Bad Rabbit Ransomware on the Prowl


The Bad Rabbit ransomware has been described as moderately severe, courtesy CERT-In (Indian Computer Emergency Response Team). The malware proliferated inside Japan, Turkey, Bulgaria and Ukraine. However, a lot of those targeted with it resided in Russia. When infecting a system it poses as a downloader of Adobe Flash, after which it proliferates via the network passing through message blocks on open-servers, planting malicious code via accessing and using victim's credentials.

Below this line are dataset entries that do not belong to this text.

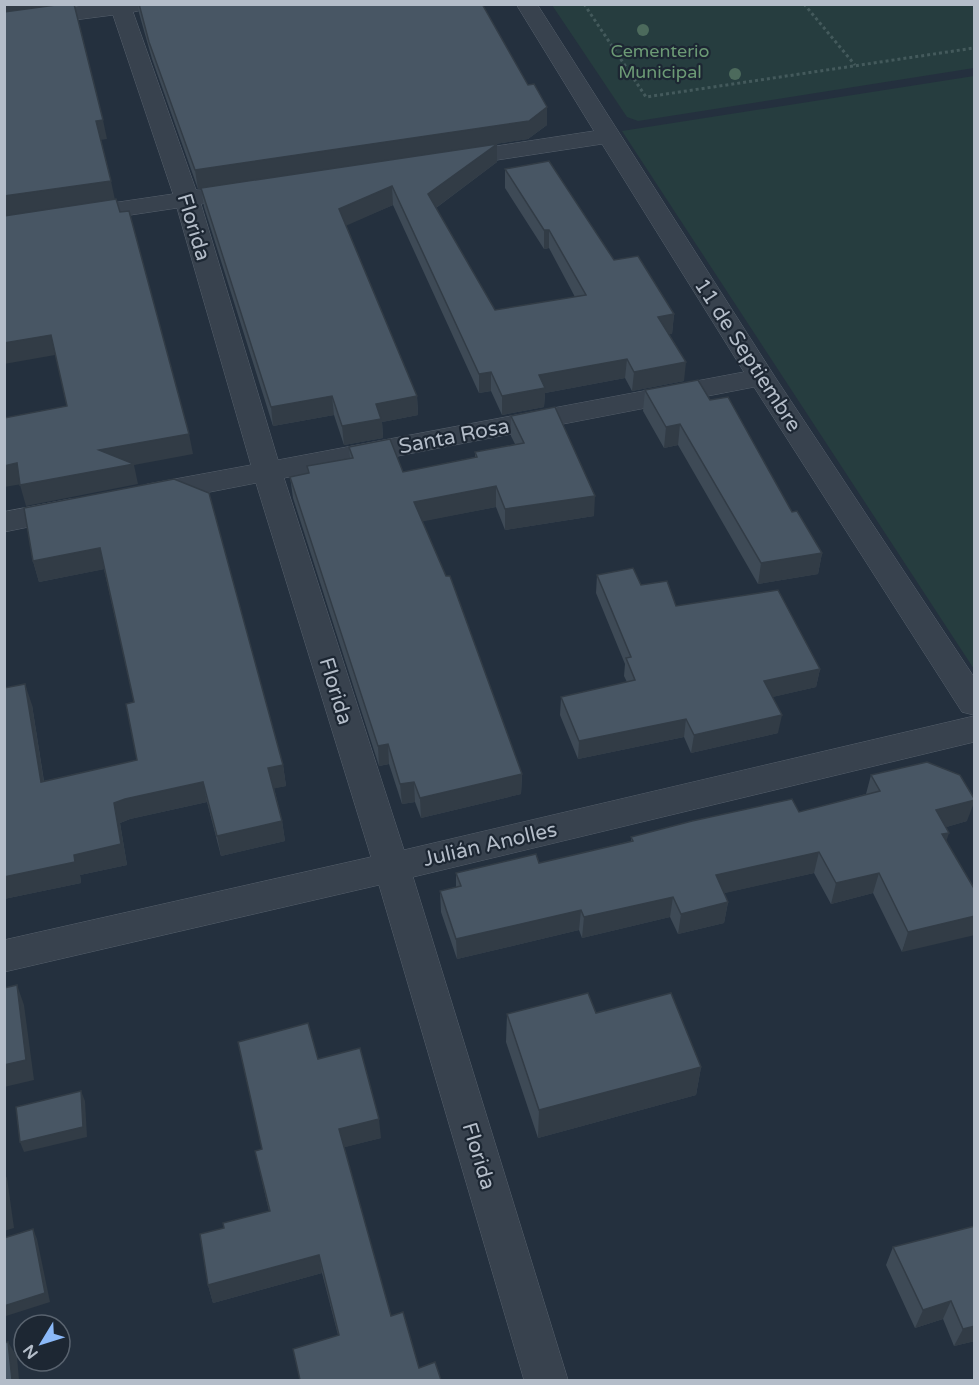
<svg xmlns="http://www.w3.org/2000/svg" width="979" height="1385" font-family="'Varela Round',sans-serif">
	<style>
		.green { fill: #263d3f }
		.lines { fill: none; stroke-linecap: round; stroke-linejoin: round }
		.minor-casing { stroke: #56606c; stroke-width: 1 }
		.path { stroke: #445a5c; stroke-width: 3; stroke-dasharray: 3 3; stroke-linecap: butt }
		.minor { fill: #38424e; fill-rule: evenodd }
		.tree { fill: #4c6a5c }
		.wall { fill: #3e4a56 }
		.shaded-wall { fill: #323c46 }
		.building { fill: #485664; stroke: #323c46; stroke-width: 1.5 }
		.labels { text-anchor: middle; stroke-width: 4.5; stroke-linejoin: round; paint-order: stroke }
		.far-park-label { font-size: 18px; fill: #6c9a75; stroke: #1d2733 }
		.street-label { font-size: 21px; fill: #b4bdc9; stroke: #1d2733 }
	</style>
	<rect width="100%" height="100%" fill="#24303e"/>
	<g class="green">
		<polygon points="552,5 974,5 974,68 638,121 627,117"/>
		<polygon points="974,76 974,669 622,131"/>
	</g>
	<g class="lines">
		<g class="minor-casing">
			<g id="minor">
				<polygon points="94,4 155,4 152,8 133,12 196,190 216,191 219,196 216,201 201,204 278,460 744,372 602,144 451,167 443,165 439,160 443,155 451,153 594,131 516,4 537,4 775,377 974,677 974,715 962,712 754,387 284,478 404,850 974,716 974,742 413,877 568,1380 524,1380 379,885 4,972 4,940 371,857 256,483 148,504 138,501 133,494 138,487 148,484 251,465 177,208 4,234 4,219 173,194 113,15 4,29 4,17"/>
				<polygon points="71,499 82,502 86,509 82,516 4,532 4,512"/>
			</g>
		</g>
		<g class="path">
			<polyline points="584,4 646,97 974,48"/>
			<polyline points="804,4 855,65"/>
		</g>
		<use href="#minor" class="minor"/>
	</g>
	<g class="tree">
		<circle cx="643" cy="30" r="6"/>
		<circle cx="735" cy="74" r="6"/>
	</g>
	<g class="wall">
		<polygon points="138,4 482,4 528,85 547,107 547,125 528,139 198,189 152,59 139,13"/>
		<polygon points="497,144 497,162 436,208 495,310 575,297 549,248 544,249 505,188 505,169 614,260 674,314 672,334 668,334 684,381 632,391 625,378 545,393 544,407 502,415 491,391 479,393 393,205 346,225 417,396 418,415 382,422 383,438 344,445 334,415 273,426 204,207 201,188"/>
		<polygon points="645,390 710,400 822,553 818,574 758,584 678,445 664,448 643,411"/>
		<polygon points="511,416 594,516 505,530 496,507 422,521 522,774 521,794 421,818 415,802 402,804 389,764 379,766 293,498 290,477 308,474 307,466 350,458 349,447 403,472 475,457 475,452 515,444 511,436"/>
		<polygon points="174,479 283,765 286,786 274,788 282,821 285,841 221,856 207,802 130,819 120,823 127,865 80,875 81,883 4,899 4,688 32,705 44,781 137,760 134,702 104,569 39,582 33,561"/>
		<polygon points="597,575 641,585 676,606 820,669 816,687 772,697 778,733 691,753 684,737 578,759 560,715 561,697 627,682 624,676 625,664 596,593"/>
		<polygon points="871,775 967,821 946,827 902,952 873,893 831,904 814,873 724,893 728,902 724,923 678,934 670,917 582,938 579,930 457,959 441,912 440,891 456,887 456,873 539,863 631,841 631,837 799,812 866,794"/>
		<polygon points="507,1014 701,1067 696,1095 538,1138 506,1042"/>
		<polygon points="318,1059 381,1138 344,1147 391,1316 419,1368 441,1380 338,1335 322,1273 213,1303 208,1285 224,1228 269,1211 255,1151 262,1149"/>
		<polygon points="975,1226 975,1341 954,1346 943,1319 915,1328 886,1265 893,1247"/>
	</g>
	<g class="shaded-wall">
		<polygon points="4,4 73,5 4,15"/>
		<polygon points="547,107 547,125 528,139 198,189 195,170"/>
		<polygon points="103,120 107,139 100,140 96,121"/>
		<polygon points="497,144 497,162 429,213 428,194"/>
		<polygon points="111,181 115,200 4,217 4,196"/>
		<polygon points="392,186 393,205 341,228 339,209"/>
		<polygon points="544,230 549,230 549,248 544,249"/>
		<polygon points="674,314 672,334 656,336 658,317"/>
		<polygon points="51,335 55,355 4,364 4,343"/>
		<polygon points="627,359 625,378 545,393 544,407 502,415 502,396 539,375"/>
		<polygon points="686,362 684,381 632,391 634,372"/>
		<polygon points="491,372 491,391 479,393 479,374"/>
		<polygon points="332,396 334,415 273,426 271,407"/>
		<polygon points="417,396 418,415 382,422 383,438 344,445 342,426 376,404"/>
		<polygon points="680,424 678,445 664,448 666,427"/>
		<polygon points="189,434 193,454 134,465 138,484 26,506 20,485 99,450"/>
		<polygon points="17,463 22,484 4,487 4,466"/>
		<polygon points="496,486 496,507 415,523 414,502"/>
		<polygon points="595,496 594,516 505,530 505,509"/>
		<polygon points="100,548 105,569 39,582 33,561"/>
		<polygon points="822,553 818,574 758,584 761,563"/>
		<polygon points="820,669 816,687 760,700 764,681"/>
		<polygon points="25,684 32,705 47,802 41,782"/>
		<polygon points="782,715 778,733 691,753 694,735"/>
		<polygon points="686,719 684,737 578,759 579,741"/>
		<polygon points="388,744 389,764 379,766 378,746"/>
		<polygon points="283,765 286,786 272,789 268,768"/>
		<polygon points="522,774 521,794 421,818 420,798"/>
		<polygon points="203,782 207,802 130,819 120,823 127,865 80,875 81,883 4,899 4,877 74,855 114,803 125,799"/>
		<polygon points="414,782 415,802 402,804 400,784"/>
		<polygon points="975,800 967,821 930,832 936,810"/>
		<polygon points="282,821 285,841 221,856 217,836"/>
		<polygon points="949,833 942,854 942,834"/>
		<polygon points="819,852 814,873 712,896 716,875"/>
		<polygon points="879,873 873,893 831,904 836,883"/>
		<polygon points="673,897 670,917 582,938 584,917"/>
		<polygon points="728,902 724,923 678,934 681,914"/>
		<polygon points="581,910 579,930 457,959 456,939"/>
		<polygon points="975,916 975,935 902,952 908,932"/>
		<polygon points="17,985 24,1005 34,1080 4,1087 4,1065"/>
		<polygon points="701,1067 696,1095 538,1138 539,1110"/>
		<polygon points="81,1091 85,1101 87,1137 24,1152 20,1142"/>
		<polygon points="379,1119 381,1138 342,1148 339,1129"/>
		<polygon points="4,1173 7,1178 14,1228 4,1231"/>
		<polygon points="33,1229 37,1239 50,1302 6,1316 4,1314 4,1306"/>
		<polygon points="319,1255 322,1273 213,1303 208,1285"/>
		<polygon points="951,1301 943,1319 915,1328 923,1310"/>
		<polygon points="975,1326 975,1341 954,1346 963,1329"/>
		<polygon points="8,1342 17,1357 19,1380 12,1380"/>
	</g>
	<g class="building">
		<polygon points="63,4 74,4 103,120 96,121 111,181 4,196 4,12"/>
		<polygon points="139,4 482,4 528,85 534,84 547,107 529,121 195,170 149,42"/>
		<polygon points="497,144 428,194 495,310 586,295 549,230 544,230 505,169 549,161 614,260 638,256 674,314 658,317 686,362 634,372 627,359 539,375 545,388 502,396 491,372 479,374 392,186 339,209 417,396 376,404 381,419 342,426 332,396 271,407 201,188"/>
		<polygon points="116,199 120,212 129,211 189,434 99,450 134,464 20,485 17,463 4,466 4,418 67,406 51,335 4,343 4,216"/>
		<polygon points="698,380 710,400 728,397 792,512 797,511 822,553 761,563 680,424 666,427 645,390"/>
		<polygon points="555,407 595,496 505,509 496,486 414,502 446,576 450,576 522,774 420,798 414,782 400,784 388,744 378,746 290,477 309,473 307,466 353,458 349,447 390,439 403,472 477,457 475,452 524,443 511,416"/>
		<polygon points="174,479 209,493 283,765 268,768 282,821 217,836 203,782 125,799 114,803 121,844 74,855 75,862 4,877 4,688 25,684 41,782 137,760 126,704 134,702 100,548 33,561 24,508"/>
		<polygon points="633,568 641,585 667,581 676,606 778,590 820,669 764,681 782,715 694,735 686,719 579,741 561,697 635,680 626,658 631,657 597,575"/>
		<polygon points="927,762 960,775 975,800 936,810 949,833 942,834 975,890 975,916 908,932 879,873 836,883 819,852 716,875 728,902 681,914 673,897 584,917 581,910 456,939 440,891 461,886 456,873 536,854 539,863 633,841 631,837 692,821 792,799 799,812 880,791 871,775"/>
		<polygon points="17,985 26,1060 4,1065 4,988"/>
		<polygon points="588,993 596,1013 671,993 701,1067 539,1110 507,1014"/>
		<polygon points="308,1023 318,1059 360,1048 379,1119 339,1129 391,1316 403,1312 419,1368 435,1362 441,1380 300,1380 293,1349 339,1335 319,1255 208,1285 200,1234 224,1228 223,1223 270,1211 255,1151 262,1149 238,1042"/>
		<polygon points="81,1091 83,1127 20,1142 16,1107"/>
		<polygon points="975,1226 975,1326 963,1329 951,1301 923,1310 893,1247"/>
		<polygon points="33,1229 45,1293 4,1306 4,1238"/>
		<polygon points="8,1342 12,1380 4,1380 4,1343"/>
	</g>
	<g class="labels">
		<g class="far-park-label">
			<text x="660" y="57">Cementerio<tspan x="660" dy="21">Municipal</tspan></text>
		</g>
		<g class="street-label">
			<text transform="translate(194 227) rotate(73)" y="7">Florida</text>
			<text transform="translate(748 355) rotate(57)" y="7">11 de Septiembre</text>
			<text transform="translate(454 436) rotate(-11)" y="7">Santa Rosa</text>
			<text transform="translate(336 691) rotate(73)" y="7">Florida</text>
			<text transform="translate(490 844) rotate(-13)" y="7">Julián Anolles</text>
			<text transform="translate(479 1156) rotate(73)" y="7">Florida</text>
		</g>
	</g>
	<rect width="979" height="1385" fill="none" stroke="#b4bdc9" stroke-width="12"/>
	<g transform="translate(42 1343) rotate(232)"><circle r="28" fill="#1d2733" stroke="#59636f" stroke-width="1.5"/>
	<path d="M0-4.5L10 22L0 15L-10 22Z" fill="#8bb9f8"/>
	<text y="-9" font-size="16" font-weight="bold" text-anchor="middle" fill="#b4bdc9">N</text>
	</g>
</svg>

Users targeted with Bad Rabbit may be lucky by being able to retrieve data folders that the ransomware locks owing to errors by the malware's creator. Such flaws got disclosed on October 27 within an update of the Bad Rabbit report by the anti-virus agency Kaspersky Labs of Russia. The company's researchers state they managed in finding 2 errors within the modus-operandi of Bad Rabbit. Bleepingcomputer.com posted this, October 27, 2017.

 

In the opinion of Kaspersky Labs, the latest ransomware has been derived from Petya since its codes resemble those of Petya. While another ransomware Locky utilizes a spam mail for spreading its infection across computers, the modus-operandi of Bad Rabbit's infection is different. This one relies on insecure websites for installing certain harmful PHP code onto the site's pages. People accessing the particular pages are directed for planting flash players that in reality conceal one resource for malware on the Web. When planted the malware attempts at acquiring elevated administrative rights followed with adding a module for disc encryption that stops the infected computer from running a customary booting. Thus when owners start up a contaminated system, they get diverted onto one modified bootloader.

 

While the malware infecting computers in Russia accounted for 65% of the machines, outside Russia it infected just 2.4%. Bad Rabbit contaminated devices via several compromised media sites of Russia, when a message would pop up asking victims to pay money to get back access of their files.

 

For keeping oneself protected, the fundamentals are running anti-virus software, giving second thoughts to unanticipated e-mail attachments, maintaining operating systems and application software up-to-date, and maintaining regular back-up of files. Notably, the NoMoreRansom.org website provides tools for decrypting files encrypted with ransomware.